WASHINGTON _ Civil rights advocates, conservative activists and 99 U.S. senators are all watching intently to see if Sen. Tim Scott sticks with his party or breaks with the GOP on a controversial judicial nominee.
It is looking increasingly likely the South Carolinian, the only black Republican senator, will be the deciding vote in whether the Senate confirms Thomas Farr to a federal judgeship in eastern North Carolina.
Amid allegations Farr has spent his career working to suppress African-American voting rights, nearly every Republican has signaled he or she will vote for Farr except for Scott, who insists he is "still researching" the nominee.
"I keep hearing there's more information to come forward. I'm looking forward to seeing all the information that I can before I reach a conclusion," Scott said of Farr, who could be voted on this week. "This is how it works."
Sen. Jeff Flake, R-Ariz., has said he'll automatically oppose all judicial nominees until GOP leaders allow a vote on legislation to protect special counsel Robert Mueller from being fired by President Donald Trump.
With all 47 Democrats and two independents pledging to oppose Farr, Democrats need at least one more Republican to defect.
"We hope _ we hope _ one of our Republican colleagues will rise to the occasion," said Senate Minority Leader Chuck Schumer, D-N.Y.
Democrats hope that colleague will be Scott.
Scott has frequently resisted pressure to take a stand on certain nominees just because he happens to be the Senate's only black Republican and public opinion often suggests he should take a certain side.
In early 2017, civil rights groups were fighting the nomination of then-Sen.
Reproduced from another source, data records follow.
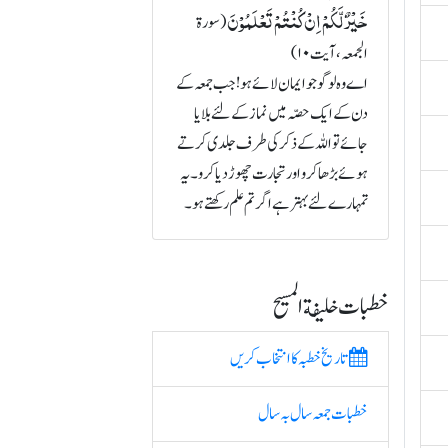
خَیۡرٌ لَّکُمۡ اِنۡ کُنۡتُمۡ تَعۡلَمُوۡنَ
(سورة
الجمعہ، آیت ۱۰)
اے وہ لوگو جو ایمان لائے ہو! جب جمعہ کے
دن کے ایک حصّہ میں نماز کے لئے بلایا
جائے تو اللہ کے ذکر کی طرف جلدی کرتے
ہوئے بڑھا کرو اور تجارت چھوڑ دیا کرو۔ یہ
تمہارے لئے بہتر ہے اگر تم علم رکھتے ہو۔
خطبات خلیفة المسیح
تاریخ خطبہ کا انتخاب کریں
خطبات جمعہ سال بہ سال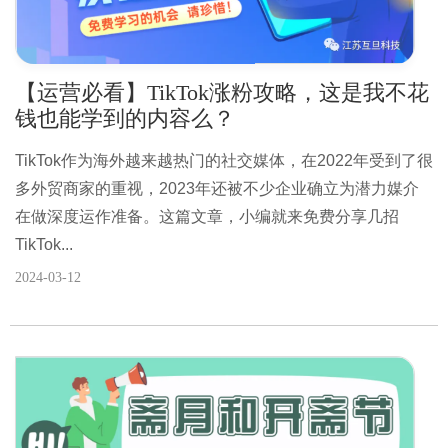
【运营必看】TikTok涨粉攻略，这是我不花
钱也能学到的内容么？
TikTok作为海外越来越热门的社交媒体，在2022年受到了很
多外贸商家的重视，2023年还被不少企业确立为潜力媒介
在做深度运作准备。这篇文章，小编就来免费分享几招
TikTok...
2024-03-12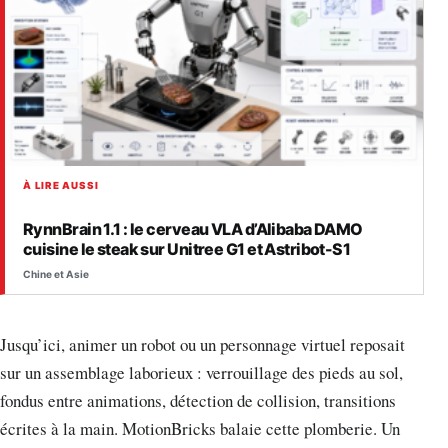
À LIRE AUSSI
RynnBrain 1.1 : le cerveau VLA d’Alibaba DAMO
cuisine le steak sur Unitree G1 et Astribot-S1
Chine et Asie
Jusqu’ici, animer un robot ou un personnage virtuel reposait
sur un assemblage laborieux : verrouillage des pieds au sol,
fondus entre animations, détection de collision, transitions
écrites à la main. MotionBricks balaie cette plomberie. Un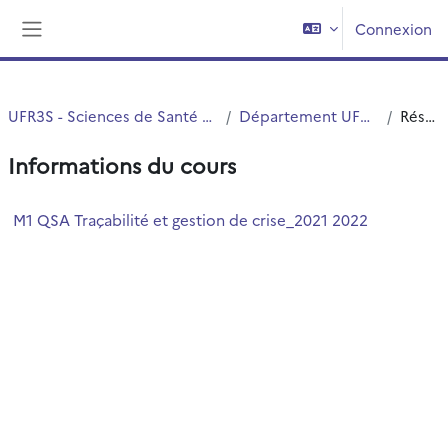
Passer au contenu principal
Connexion
Panneau latéral
UFR3S - Sciences de Santé et du Sport
Département UFR3S - ILIS
Résumé
Informations du cours
M1 QSA Traçabilité et gestion de crise_2021 2022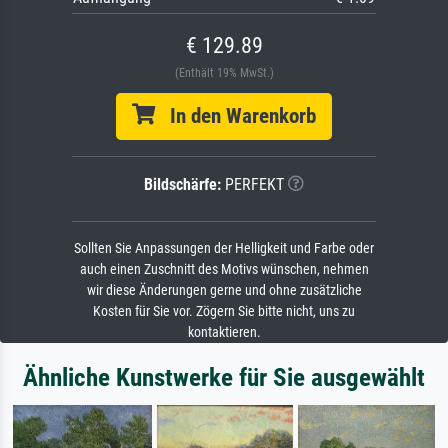
€ 129.89
(Enthält 19% MwSt.)
In den Warenkorb
Bildschärfe:
PERFEKT
Sollten Sie Anpassungen der Helligkeit und Farbe oder
auch einen Zuschnitt des Motivs wünschen, nehmen
wir diese Änderungen gerne und ohne zusätzliche
Kosten für Sie vor. Zögern Sie bitte nicht, uns zu
kontaktieren.
Ähnliche Kunstwerke für Sie ausgewählt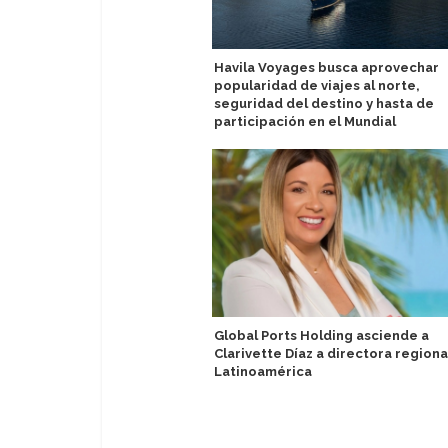
Havila Voyages busca aprovechar
popularidad de viajes al norte,
seguridad del destino y hasta de
participación en el Mundial
Global Ports Holding asciende a
Clarivette Díaz a directora regiona
Latinoamérica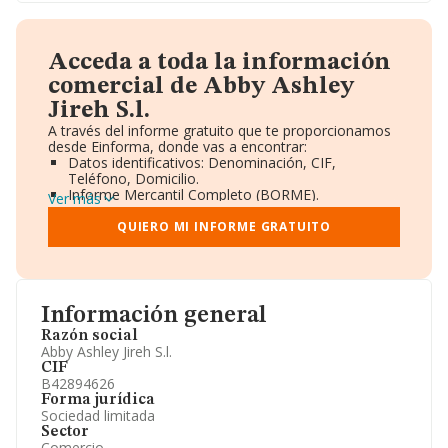
Acceda a toda la información
comercial de Abby Ashley
Jireh S.l.
A través del informe gratuito que te proporcionamos
desde Einforma, donde vas a encontrar:
Datos identificativos: Denominación, CIF,
Teléfono, Domicilio.
Informe Mercantil Completo (BORME).
Ver más
Gráficos de Evolución Ventas y Empleados.
Consejo de Administración y Administradores.
QUIERO MI INFORME GRATUITO
Directivos y Ejecutivos.
Accionistas.
Participaciones y Vinculaciones en otras empresas.
Artículos de prensa publicados sobre la empresa.
Información oficial y registral complementaria.
Información general
Razón social
Abby Ashley Jireh S.l.
CIF
B42894626
Forma jurídica
Sociedad limitada
Sector
Comercio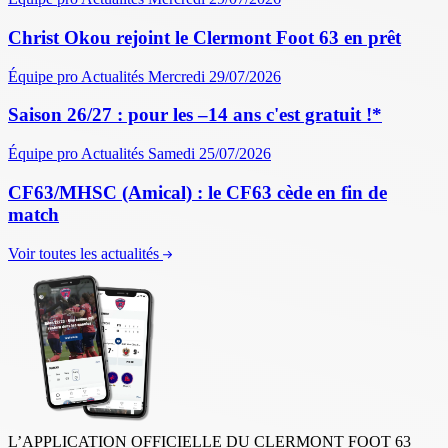
Christ Okou rejoint le Clermont Foot 63 en prêt
Équipe pro
Actualités
Mercredi 29/07/2026
Saison 26/27 : pour les –14 ans c'est gratuit !*
Équipe pro
Actualités
Samedi 25/07/2026
CF63/MHSC (Amical) : le CF63 cède en fin de
match
Voir toutes les actualités
L’APPLICATION OFFICIELLE DU CLERMONT FOOT 63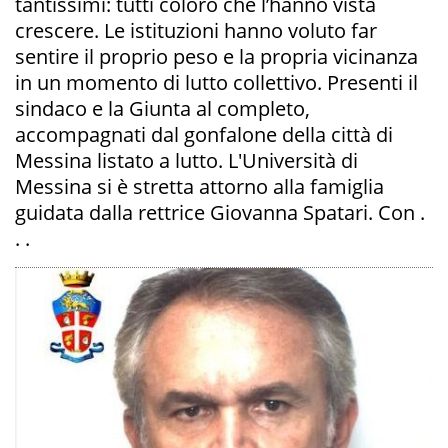
tantissimi: tutti coloro che l’hanno vista
crescere. Le istituzioni hanno voluto far
sentire il proprio peso e la propria vicinanza
in un momento di lutto collettivo. Presenti il
sindaco e la Giunta al completo,
accompagnati dal gonfalone della città di
Messina listato a lutto. L'Università di
Messina si è stretta attorno alla famiglia
guidata dalla rettrice Giovanna Spatari. Con .
. .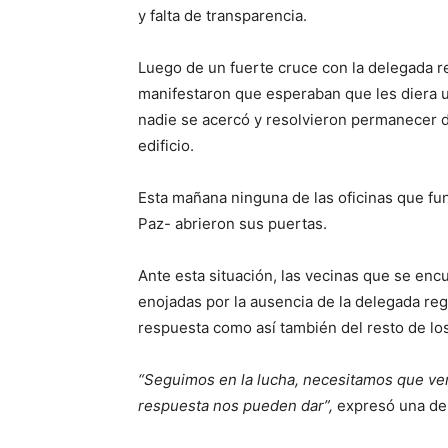
y falta de transparencia.
Luego de un fuerte cruce con la delegada re
manifestaron que esperaban que les diera u
nadie se acercó y resolvieron permanecer d
edificio.
Esta mañana ninguna de las oficinas que func
Paz- abrieron sus puertas.
Ante esta situación, las vecinas que se en
enojadas por la ausencia de la delegada reg
respuesta como así también del resto de los
“Seguimos en la lucha, necesitamos que ven
respuesta nos pueden dar”,
expresó una de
Jeff Sessions, R-Ala., to be Trump's attorney general. They said his record on race issues was deemed so problematic in 1986 the Senate refused to confirm him as a federal judge. After spending time with Sessions, and inviting him to Charleston to meet local leaders, Scott voted for him.
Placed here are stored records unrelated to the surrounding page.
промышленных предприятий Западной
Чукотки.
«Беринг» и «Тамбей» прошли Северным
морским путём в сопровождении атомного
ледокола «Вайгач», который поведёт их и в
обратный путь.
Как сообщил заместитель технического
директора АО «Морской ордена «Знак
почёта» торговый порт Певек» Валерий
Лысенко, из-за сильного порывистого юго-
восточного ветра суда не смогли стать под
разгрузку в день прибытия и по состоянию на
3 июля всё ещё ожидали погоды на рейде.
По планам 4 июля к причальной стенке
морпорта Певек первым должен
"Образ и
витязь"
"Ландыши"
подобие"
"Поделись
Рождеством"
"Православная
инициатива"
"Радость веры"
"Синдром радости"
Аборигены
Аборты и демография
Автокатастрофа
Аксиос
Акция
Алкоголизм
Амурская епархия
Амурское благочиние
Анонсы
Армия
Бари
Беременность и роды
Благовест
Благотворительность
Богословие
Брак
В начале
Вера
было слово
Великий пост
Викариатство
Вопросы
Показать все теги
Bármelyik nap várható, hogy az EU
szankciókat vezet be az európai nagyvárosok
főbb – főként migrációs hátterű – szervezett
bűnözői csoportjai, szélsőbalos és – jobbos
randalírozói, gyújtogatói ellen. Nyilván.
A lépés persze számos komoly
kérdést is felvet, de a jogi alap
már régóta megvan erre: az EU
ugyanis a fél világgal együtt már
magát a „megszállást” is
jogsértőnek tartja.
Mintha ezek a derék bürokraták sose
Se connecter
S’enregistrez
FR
But Scott has also in the past shown a willingness to confront issues of race, even at the expense of party unity.
In August 2017, after a white nationalist rally in Charlottesville, Va., turned deadly, Scott said Trump's "moral authority" had been "compromised" by the president blaming counterprotesters for the violence along with the white supremacists.
A few months later, Scott was summoned to the White House to impress upon the president the weight of history on race relations in America.
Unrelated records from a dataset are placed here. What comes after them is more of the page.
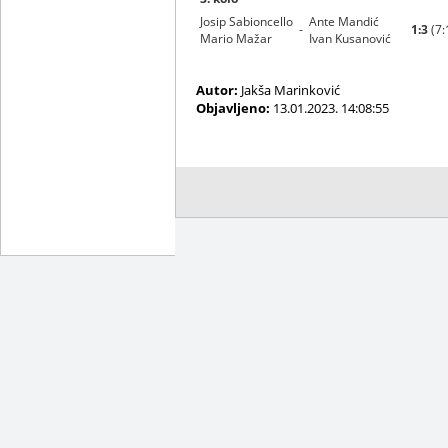
Josip Sabioncello
Ante Mandić
-
1:3
(7:
Mario Mažar
Ivan Kusanović
Autor:
Jakša Marinković
Objavljeno:
13.01.2023. 14:08:55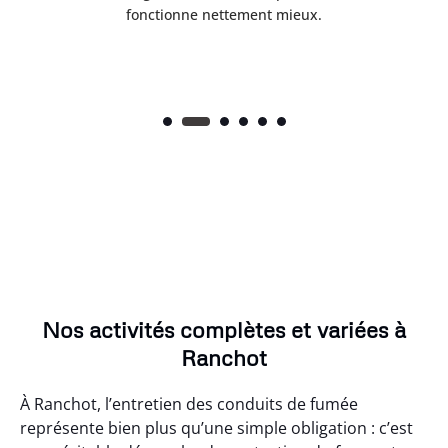
fonctionne nettement mieux.
Nos activités complètes et variées à
Ranchot
À Ranchot, l’entretien des conduits de fumée
représente bien plus qu’une simple obligation : c’est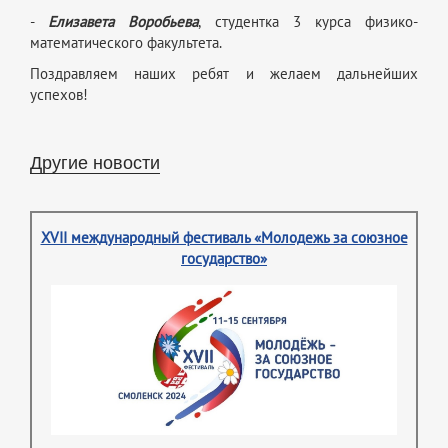
-
Елизавета Воробьева
, студентка 3 курса физико-
математического факультета.
Поздравляем наших ребят и желаем дальнейших
успехов!
Другие новости
XVII международный фестиваль «Молодежь за союзное
государство»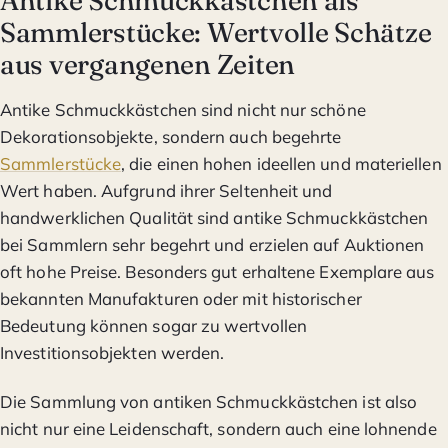
Antike Schmuckkästchen als
Sammlerstücke: Wertvolle Schätze
aus vergangenen Zeiten
Antike Schmuckkästchen sind nicht nur schöne
Dekorationsobjekte, sondern auch begehrte
Sammlerstücke
, die einen hohen ideellen und materiellen
Wert haben. Aufgrund ihrer Seltenheit und
handwerklichen Qualität sind antike Schmuckkästchen
bei Sammlern sehr begehrt und erzielen auf Auktionen
oft hohe Preise. Besonders gut erhaltene Exemplare aus
bekannten Manufakturen oder mit historischer
Bedeutung können sogar zu wertvollen
Investitionsobjekten werden.
Die Sammlung von antiken Schmuckkästchen ist also
nicht nur eine Leidenschaft, sondern auch eine lohnende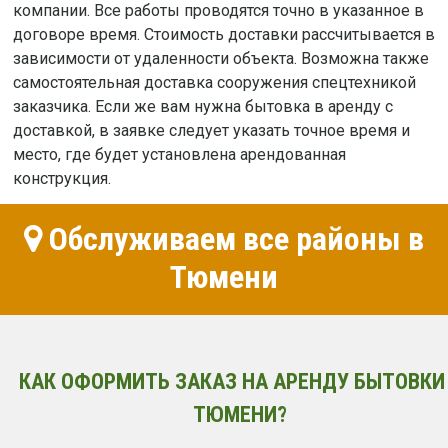
компании. Все работы проводятся точно в указанное в
договоре время. Стоимость доставки рассчитывается в
зависимости от удаленности объекта. Возможна также
самостоятельная доставка сооружения спецтехникой
заказчика. Если же вам нужна бытовка в аренду с
доставкой, в заявке следует указать точное время и
место, где будет установлена арендованная
конструкция.
Обслуживаем все районы в
Тюмени
КАК ОФОРМИТЬ ЗАКАЗ НА АРЕНДУ БЫТОВКИ
ТЮМЕНИ?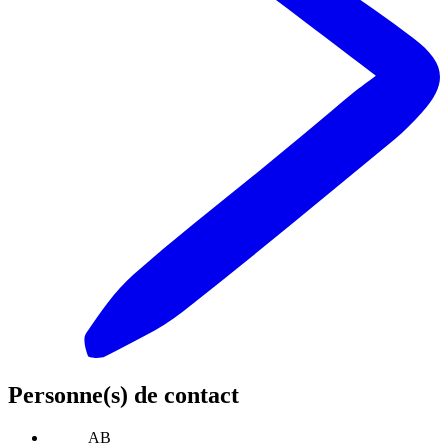
Personne(s) de contact
AB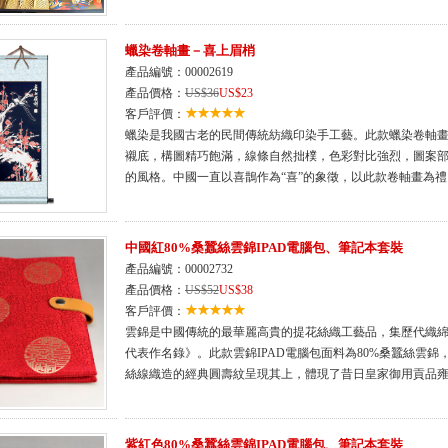
蠟染卷軸畫－喜上眉梢
產品編號：00002619
產品價格：
US$36
US$23
客戶評價：
蠟染是我國古老的民間傳統紡織印染手工藝。此款蠟染卷軸畫
襯底，構圖精巧飽滿，線條自然拙樸，色彩對比強烈，圖案部
的風格。中國一直以喜鵲作為“喜”的象徵，以此款卷軸畫為
中國紅80%桑蠶絲雲錦IPAD電腦包、筆記本套裝
產品編號：00002732
產品價格：
US$52
US$38
客戶評價：
雲錦是中國傳統的最華麗高貴的提花絲織工藝品，集歷代織
代表作名錄》。此款雲錦IPAD電腦包面料為80%桑蠶絲雲錦
絲線織造的經典圓壽紋呈現其上，體現了昔日皇家御用貢品
紫紅色80%桑蠶絲雲錦IPAD電腦包、筆記本套裝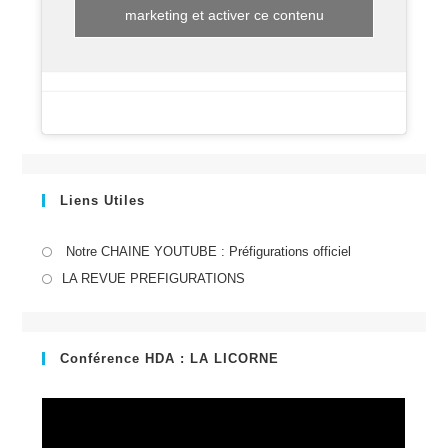
marketing et activer ce contenu
Liens Utiles
S’ouvre
Notre CHAINE YOUTUBE : Préfigurations officiel
dans
S’ouvre
LA REVUE PREFIGURATIONS
un
dans
nouvel
un
onglet
nouvel
Conférence HDA : LA LICORNE
onglet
Scott has gone to the Senate floor to speak about his own experiences with racism. He has read aloud racist tweets at his expense and described experiences where he's been stopped by police officers _ while driving his car, shopping at stores, even while going about his business as an elected official on Capitol Hill.
Perhaps most significant, Scott has a record of being willing to oppose a judicial nominee with a history of concerning behavior involving race.
In July, Scott said he would not vote for Ryan Bounds, a contender for the 9th Circuit Court of Appeals whose racially charged academic writings from decades earlier mocked multiculturalism and cultural sensitivity.
Scott announced his opposition just before a Senate vote on Bounds, and he rallied others, such as Sen. Marco Rubio, R-Fla., to also promise to vote "no." Senate Republican leaders were forced to cancel the vote and withdraw the nomination.
These two chapters of Scott's history have made the senator a target of those working to take Farr down.
"I do want to say that we're very grateful that Sen. Tim Scott did oppose the (Bounds) nomination, (but) I can't imagine that if he opposed the 9th Circuit nomination that he could possibly vote for this nominee," said Delegate Eleanor Holmes Norton, D-District of Columbia, a member of the Congressional Black Caucus, in a press call Tuesday. "I'm hopeful he is studying this and will make his vote consistent with his prior vote."
"I would urge (Scott) to vote against Thomas Farr," Sen. Kamala Harris, D-Calif., an African-American serving on the Senate Judiciary Committee, told McClatchy. She would not say whether she had lobbied Scott directly.
On Monday evening, Rubio _ who by Tuesday morning said through a spokeswoman he saw no reason to vote against Farr _ told reporters every nomination was different, and just because the two men opposed Bounds shouldn't mean they must also oppose Farr.
"Every nomination will be about its own set of facts and circumstances," Rubio said. "Tim is the one that brought (Bounds) to my attention, but I don't want to put all these on him."
Farr, now a 64-year-old attorney, was a senior aide on the 1990 re-election campaign of late Sen. Jesse Helms, R-N.C., against black Democrat Harvey Gantt. The campaign famously sent postcards to black residents containing incorrect information about voter qualifications, intended to create the impression that African-Americans could be arrested if they cast ballots on Election Day.
In 2013, Farr was hired by North Carolina's Republican-controlled state Legislature to defend a highly controversial voter ID law that critics say was designed to disenfranchise black voters. The 4th Circuit Court of Appeals panel struck down the law in 2016, concluding that it targeted African-Americans "with almost surgical precision."
Farr has said he was not involved in implementing the Helms voter disenfranchisement strategy or in drafting the North Carolina voter ID law.
Tuesday afternoon, Scott refused to say whether he was leaning one way or another. He offered no timetable for when he would make up his mind.